In full and without alteration, output each record given here.

•••

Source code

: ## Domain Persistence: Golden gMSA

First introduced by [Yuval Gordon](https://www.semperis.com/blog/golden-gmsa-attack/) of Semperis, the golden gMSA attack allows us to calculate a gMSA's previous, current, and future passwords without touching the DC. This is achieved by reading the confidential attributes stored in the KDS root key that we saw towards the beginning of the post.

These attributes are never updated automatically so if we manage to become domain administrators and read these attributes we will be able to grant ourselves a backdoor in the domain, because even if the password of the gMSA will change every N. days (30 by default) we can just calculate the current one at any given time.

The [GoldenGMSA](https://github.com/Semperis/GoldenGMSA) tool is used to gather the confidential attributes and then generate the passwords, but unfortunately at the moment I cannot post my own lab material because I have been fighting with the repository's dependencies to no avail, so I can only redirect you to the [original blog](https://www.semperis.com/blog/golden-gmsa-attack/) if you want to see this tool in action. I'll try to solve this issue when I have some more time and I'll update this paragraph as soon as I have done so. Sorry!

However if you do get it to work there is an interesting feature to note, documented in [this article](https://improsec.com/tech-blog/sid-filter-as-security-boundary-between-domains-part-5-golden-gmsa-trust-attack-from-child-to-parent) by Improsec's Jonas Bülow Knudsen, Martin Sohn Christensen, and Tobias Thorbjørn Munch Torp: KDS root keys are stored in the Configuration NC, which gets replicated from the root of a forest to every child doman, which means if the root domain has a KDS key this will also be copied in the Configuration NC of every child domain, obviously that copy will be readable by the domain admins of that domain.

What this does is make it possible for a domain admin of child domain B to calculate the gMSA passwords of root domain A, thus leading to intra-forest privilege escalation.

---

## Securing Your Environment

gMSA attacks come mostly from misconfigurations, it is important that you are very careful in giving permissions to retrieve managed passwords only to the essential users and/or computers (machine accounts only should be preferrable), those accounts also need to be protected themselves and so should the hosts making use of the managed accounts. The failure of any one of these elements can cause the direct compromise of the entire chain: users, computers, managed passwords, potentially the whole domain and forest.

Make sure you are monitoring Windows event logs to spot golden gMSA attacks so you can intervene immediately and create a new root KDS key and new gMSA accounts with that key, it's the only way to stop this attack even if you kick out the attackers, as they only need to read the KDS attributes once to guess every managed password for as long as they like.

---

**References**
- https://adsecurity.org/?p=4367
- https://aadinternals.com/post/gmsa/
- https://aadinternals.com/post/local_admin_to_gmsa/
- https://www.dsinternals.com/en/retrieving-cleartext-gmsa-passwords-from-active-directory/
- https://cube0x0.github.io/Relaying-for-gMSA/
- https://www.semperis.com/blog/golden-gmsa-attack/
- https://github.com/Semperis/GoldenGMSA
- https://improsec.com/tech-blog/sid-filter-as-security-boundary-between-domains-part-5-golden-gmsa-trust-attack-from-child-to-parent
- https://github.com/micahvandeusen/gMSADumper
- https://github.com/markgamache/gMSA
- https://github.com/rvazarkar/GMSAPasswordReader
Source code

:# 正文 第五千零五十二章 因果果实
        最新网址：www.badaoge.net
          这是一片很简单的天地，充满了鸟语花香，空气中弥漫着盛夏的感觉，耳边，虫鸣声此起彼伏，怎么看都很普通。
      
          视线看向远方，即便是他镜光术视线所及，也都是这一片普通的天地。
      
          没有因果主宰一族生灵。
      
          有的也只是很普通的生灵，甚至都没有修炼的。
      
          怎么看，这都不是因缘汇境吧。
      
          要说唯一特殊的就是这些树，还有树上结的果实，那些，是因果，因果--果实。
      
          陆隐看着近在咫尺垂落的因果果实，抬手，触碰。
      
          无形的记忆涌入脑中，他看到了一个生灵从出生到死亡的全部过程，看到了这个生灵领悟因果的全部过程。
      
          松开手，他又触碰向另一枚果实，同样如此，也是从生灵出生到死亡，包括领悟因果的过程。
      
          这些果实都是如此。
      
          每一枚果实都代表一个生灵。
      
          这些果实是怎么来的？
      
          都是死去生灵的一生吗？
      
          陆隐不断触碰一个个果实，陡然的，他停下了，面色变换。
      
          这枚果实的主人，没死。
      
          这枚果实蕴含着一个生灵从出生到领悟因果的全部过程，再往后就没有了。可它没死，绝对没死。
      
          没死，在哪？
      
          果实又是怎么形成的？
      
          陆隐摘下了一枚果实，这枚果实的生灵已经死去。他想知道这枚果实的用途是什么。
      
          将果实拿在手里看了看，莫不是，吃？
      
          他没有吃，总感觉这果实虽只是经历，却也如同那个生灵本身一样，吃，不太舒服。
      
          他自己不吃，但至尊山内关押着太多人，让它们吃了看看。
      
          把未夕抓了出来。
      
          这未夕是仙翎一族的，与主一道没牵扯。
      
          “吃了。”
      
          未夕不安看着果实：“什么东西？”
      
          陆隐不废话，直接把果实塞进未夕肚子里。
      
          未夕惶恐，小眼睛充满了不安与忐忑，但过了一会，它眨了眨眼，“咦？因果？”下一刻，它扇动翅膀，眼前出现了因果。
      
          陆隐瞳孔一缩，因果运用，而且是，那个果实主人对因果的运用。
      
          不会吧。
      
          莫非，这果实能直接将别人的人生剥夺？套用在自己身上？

•••

Expected output>
Source code

: ## Domain Persistence: Golden gMSA

First introduced by [Yuval Gordon](https://www.semperis.com/blog/golden-gmsa-attack/) of Semperis, the golden gMSA attack allows us to calculate a gMSA's previous, current, and future passwords without touching the DC. This is achieved by reading the confidential attributes stored in the KDS root key that we saw towards the beginning of the post.

These attributes are never updated automatically so if we manage to become domain administrators and read these attributes we will be able to grant ourselves a backdoor in the domain, because even if the password of the gMSA will change every N. days (30 by default) we can just calculate the current one at any given time.

The [GoldenGMSA](https://github.com/Semperis/GoldenGMSA) tool is used to gather the confidential attributes and then generate the passwords, but unfortunately at the moment I cannot post my own lab material because I have been fighting with the repository's dependencies to no avail, so I can only redirect you to the [original blog](https://www.semperis.com/blog/golden-gmsa-attack/) if you want to see this tool in action. I'll try to solve this issue when I have some more time and I'll update this paragraph as soon as I have done so. Sorry!

However if you do get it to work there is an interesting feature to note, documented in [this article](https://improsec.com/tech-blog/sid-filter-as-security-boundary-between-domains-part-5-golden-gmsa-trust-attack-from-child-to-parent) by Improsec's Jonas Bülow Knudsen, Martin Sohn Christensen, and Tobias Thorbjørn Munch Torp: KDS root keys are stored in the Configuration NC, which gets replicated from the root of a forest to every child doman, which means if the root domain has a KDS key this will also be copied in the Configuration NC of every child domain, obviously that copy will be readable by the domain admins of that domain.

What this does is make it possible for a domain admin of child domain B to calculate the gMSA passwords of root domain A, thus leading to intra-forest privilege escalation.

---

## Securing Your Environment

gMSA attacks come mostly from misconfigurations, it is important that you are very careful in giving permissions to retrieve managed passwords only to the essential users and/or computers (machine accounts only should be preferrable), those accounts also need to be protected themselves and so should the hosts making use of the managed accounts. The failure of any one of these elements can cause the direct compromise of the entire chain: users, computers, managed passwords, potentially the whole domain and forest.

Make sure you are monitoring Windows event logs to spot golden gMSA attacks so you can intervene immediately and create a new root KDS key and new gMSA accounts with that key, it's the only way to stop this attack even if you kick out the attackers, as they only need to read the KDS attributes once to guess every managed password for as long as they like.

---

**References**
- https://adsecurity.org/?p=4367
- https://aadinternals.com/post/gmsa/
- https://aadinternals.com/post/local_admin_to_gmsa/
- https://www.dsinternals.com/en/retrieving-cleartext-gmsa-passwords-from-active-directory/
- https://cube0x0.github.io/Relaying-for-gMSA/
- https://www.semperis.com/blog/golden-gmsa-attack/
- https://github.com/Semperis/GoldenGMSA
- https://improsec.com/tech-blog/sid-filter-as-security-boundary-between-domains-part-5-golden-gmsa-trust-attack-from-child-to-parent
- https://github.com/micahvandeusen/gMSADumper
- https://github.com/markgamache/gMSA
- https://github.com/rvazarkar/GMSAPasswordReader
Source code

:# 正文 第五千零五十二章 因果果实
        最新网址：www.badaoge.net
          这是一片很简单的天地，充满了鸟语花香，空气中弥漫着盛夏的感觉，耳边，虫鸣声此起彼伏，怎么看都很普通。
      
          视线看向远方，即便是他镜光术视线所及，也都是这一片普通的天地。
      
          没有因果主宰一族生灵。
      
          有的也只是很普通的生灵，甚至都没有修炼的。
      
          怎么看，这都不是因缘汇境吧。
      
          要说唯一特殊的就是这些树，还有树上结的果实，那些，是因果，因果--果实。
      
          陆隐看着近在咫尺垂落的因果果实，抬手，触碰。
      
          无形的记忆涌入脑中，他看到了一个生灵从出生到死亡的全部过程，看到了这个生灵领悟因果的全部过程。
      
          松开手，他又触碰向另一枚果实，同样如此，也是从生灵出生到死亡，包括领悟因果的过程。
      
          这些果实都是如此。
      
          每一枚果实都代表一个生灵。
      
          这些果实是怎么来的？
      
          都是死去生灵的一生吗？
      
          陆隐不断触碰一个个果实，陡然的，他停下了，面色变换。
      
          这枚果实的主人，没死。
      
          这枚果实蕴含着一个生灵从出生到领悟因果的全部过程，再往后就没有了。可它没死，绝对没死。
      
          没死，在哪？
      
          果实又是怎么形成的？
      
          陆隐摘下了一枚果实，这枚果实的生灵已经死去。他想知道这枚果实的用途是什么。
      
          将果实拿在手里看了看，莫不是，吃？
      
          他没有吃，总感觉这果实虽只是经历，却也如同那个生灵本身一样，吃，不太舒服。
      
          他自己不吃，但至尊山内关押着太多人，让它们吃了看看。
      
          把未夕抓了出来。
      
          这未夕是仙翎一族的，与主一道没牵扯。
      
          “吃了。”
      
          未夕不安看着果实：“什么东西？”
      
          陆隐不废话，直接把果实塞进未夕肚子里。
      
          未夕惶恐，小眼睛充满了不安与忐忑，但过了一会，它眨了眨眼，“咦？因果？”下一刻，它扇动翅膀，眼前出现了因果。
      
          陆隐瞳孔一缩，因果运用，而且是，那个果实主人对因果的运用。
      
          不会吧。
      
          莫非，这果实能直接将别人的人生剥夺？套用在自己身上？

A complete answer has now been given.